* [ASSIGNMENT] Output each record below exactly. No images go in the copy.

* [Dataset entries]
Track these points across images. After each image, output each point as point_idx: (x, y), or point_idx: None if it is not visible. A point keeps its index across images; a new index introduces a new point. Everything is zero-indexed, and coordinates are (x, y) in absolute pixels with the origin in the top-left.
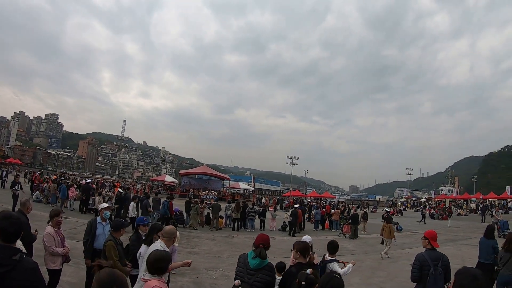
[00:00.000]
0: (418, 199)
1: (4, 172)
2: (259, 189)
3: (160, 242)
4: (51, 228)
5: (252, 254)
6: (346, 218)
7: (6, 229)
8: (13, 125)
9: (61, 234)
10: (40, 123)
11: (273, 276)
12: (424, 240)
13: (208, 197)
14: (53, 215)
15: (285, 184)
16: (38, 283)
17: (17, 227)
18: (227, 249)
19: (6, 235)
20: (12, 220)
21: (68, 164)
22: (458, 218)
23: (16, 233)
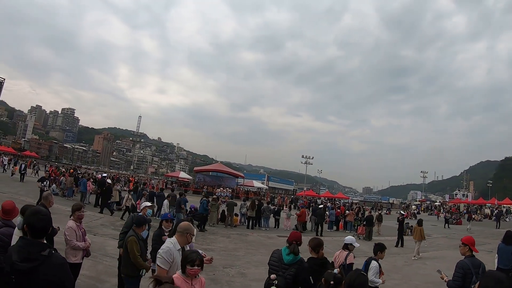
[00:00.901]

* [RESULT OF THIS EXERCISE]
Track these points across images. After each image, output each point as point_idx: (x, y), or point_idx: None if it is not visible. A point keeps its index across images; a new index introduces a new point. Everything is zero-indexed, and coordinates are (x, y) in absolute pixels with the origin in the top-left.
[00:00.000]
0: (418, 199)
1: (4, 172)
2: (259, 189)
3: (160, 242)
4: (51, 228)
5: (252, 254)
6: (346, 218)
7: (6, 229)
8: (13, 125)
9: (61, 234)
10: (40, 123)
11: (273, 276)
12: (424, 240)
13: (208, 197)
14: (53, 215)
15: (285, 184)
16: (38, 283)
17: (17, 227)
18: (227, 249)
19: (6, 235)
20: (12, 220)
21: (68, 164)
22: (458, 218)
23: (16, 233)
[00:00.901]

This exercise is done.